Volunteers from area businesses served as judges for each category. Amber Feickert of Farm Credit Services sat at one table, listening to Cloverbuds describe their projects to her.

“Brooklyn, you did a really nice job,” Feickert told one contestant. “I hope you make more nature books because you took some nice pictures.”

Brooklyn Bohl’s older brother, Bryant, won a light purple grand champion ribbon with his custom-made wooden sled, each piece cut with a jigsaw.

“I traced a Rugby Ice Hawks design on it and painted it because that’s my hockey team,” Bohl explained.

Sabina Bohl, Brooklyn and Bryant’s mom, said “I don’t know yet how many ribbons my kids will have. My kids have seven blue ribbons and one grand champion so far.”

Feickert said of the Cloverbud contestants, “They’re enthusiastic when they tell you about their projects. I think of myself as a young kid and I was just so shy. They come right up and tell you about their project and they’re really excited and it’s just really fun to see.”

Colleen Stutrud, who judged sewing and photography projects, said, “The talent level is so high. This year, it’s really good, especially for such young ages.”

Stutrud said a year away from the static contest may have given the contestants more time to think about their entries.

In the new agriculture center, 4-H’ers showed off their pets and livestock.

Zachary and Levi Selensky tended several unique hens they brought for judging.

“This one’s called a Sapphire Olive Egger,” their mom, Sara Selensky said of one hen. “There’s another one called a Moran, and this one will lay a really dark brown egg – almost like a red-brown.”

Selensky said her family raises egg layers, while her brother-in-law’s family raises chickens for butchering.

“This is a nice space,” Selensky said of the new building. “Before, we had to show our animals outside, but this is a nice arena.”

Sawyer Brossart brought an assortment of birds to the competition.

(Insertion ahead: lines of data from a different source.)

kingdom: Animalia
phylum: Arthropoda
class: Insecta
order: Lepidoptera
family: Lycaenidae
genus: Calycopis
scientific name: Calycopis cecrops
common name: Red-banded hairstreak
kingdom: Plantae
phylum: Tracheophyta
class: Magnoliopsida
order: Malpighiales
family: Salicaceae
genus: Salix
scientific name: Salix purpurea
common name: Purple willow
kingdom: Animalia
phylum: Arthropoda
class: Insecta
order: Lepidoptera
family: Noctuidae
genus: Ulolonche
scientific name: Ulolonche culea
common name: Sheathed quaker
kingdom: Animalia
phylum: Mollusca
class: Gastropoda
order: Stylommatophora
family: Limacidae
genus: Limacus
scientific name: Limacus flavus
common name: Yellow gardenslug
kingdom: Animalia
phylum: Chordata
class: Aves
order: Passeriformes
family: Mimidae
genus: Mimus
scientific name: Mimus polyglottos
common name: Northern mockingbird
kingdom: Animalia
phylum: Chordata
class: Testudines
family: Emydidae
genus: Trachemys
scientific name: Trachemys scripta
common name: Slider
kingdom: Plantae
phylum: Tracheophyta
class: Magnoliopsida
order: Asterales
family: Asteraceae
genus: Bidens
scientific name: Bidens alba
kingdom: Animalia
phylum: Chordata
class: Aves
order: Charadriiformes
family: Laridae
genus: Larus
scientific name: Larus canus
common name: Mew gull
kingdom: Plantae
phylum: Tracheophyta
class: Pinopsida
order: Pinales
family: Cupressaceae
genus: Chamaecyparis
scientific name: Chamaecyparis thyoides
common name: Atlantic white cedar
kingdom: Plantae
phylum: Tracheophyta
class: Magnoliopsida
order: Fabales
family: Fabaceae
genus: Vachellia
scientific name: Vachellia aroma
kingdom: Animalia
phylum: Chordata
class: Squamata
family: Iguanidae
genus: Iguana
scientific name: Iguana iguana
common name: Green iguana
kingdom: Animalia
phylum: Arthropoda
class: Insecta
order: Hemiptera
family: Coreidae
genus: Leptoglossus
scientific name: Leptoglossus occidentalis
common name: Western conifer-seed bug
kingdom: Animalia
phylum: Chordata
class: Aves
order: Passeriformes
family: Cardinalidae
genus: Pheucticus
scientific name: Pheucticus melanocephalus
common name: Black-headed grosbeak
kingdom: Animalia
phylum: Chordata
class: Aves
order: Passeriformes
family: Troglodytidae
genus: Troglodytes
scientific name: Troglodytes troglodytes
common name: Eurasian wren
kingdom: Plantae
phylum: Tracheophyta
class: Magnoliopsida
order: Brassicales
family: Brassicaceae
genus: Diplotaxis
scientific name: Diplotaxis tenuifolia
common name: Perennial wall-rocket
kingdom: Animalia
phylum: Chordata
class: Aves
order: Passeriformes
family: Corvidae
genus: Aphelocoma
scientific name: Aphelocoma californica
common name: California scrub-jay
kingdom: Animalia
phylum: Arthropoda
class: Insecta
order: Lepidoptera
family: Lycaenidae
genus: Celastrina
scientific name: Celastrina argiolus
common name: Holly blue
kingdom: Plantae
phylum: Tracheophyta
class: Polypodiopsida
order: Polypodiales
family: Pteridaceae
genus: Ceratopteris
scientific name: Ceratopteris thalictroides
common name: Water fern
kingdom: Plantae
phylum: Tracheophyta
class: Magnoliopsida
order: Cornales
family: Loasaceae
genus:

“I have 12 birds altogether,” Brossart said. “I have Rhode Island Reds; the white ones are Delawares; the black ones are Silver-Laced Wyandottes and I have Pekin ducks.”

Brossart said he hatched the ducks and pullets in an incubator and cared for them in a stock tank before moving them to cages. “They were hatched in March of 2021,” Brossart said. “We grind our own feed – there’s a tiny bit of wheat, corn, barley and soybean meal in it.”

“I have to clean their cage every day. It’s a lot of work going out and feeding them every morning, but I like it,” Brossart added.

Brossart took home reserve and grand champion ribbons for one rooster and a set of hens.

On livestock day, brothers Nathan and Evan Thiel tended their calves, Trevor and Tracy in a pen in the agriculture center.

“We’ve been raising our calves for two months,” Nathan Thiel said. “We feed them bottles and use milk replacer. Then, we give them baby calf pellets and grass and water.”

“We walk them around, too,” Nathan added.

“We put them in a pen,” Evan said.

The brothers said they planned to put Tracy out to pasture and sell Trevor.

Nathan said raising the calves was “fun, if they’re not stubborn.” Turning to his calves, he added sternly, “Tracy, no more stubbornness.”

Across the building, Rylah Hager watched her grand champion pig, Skipper, in his pen.

“We bought him at a pig farm in Enderlin called Galbreath Farms,” Hager said. “They raise show pigs.”

Hager said she feeds her pigs “a mix from our local elevator made from corn and soybeans, but they eat anything, really.”

“He has his own personality,” Hager added. “He likes to jump around and he gets crazy when we let him out of his pen. He’ll roll over like a dog and let us rub his belly.”

Animals and fair entries remained on display through the fair’s end June 27.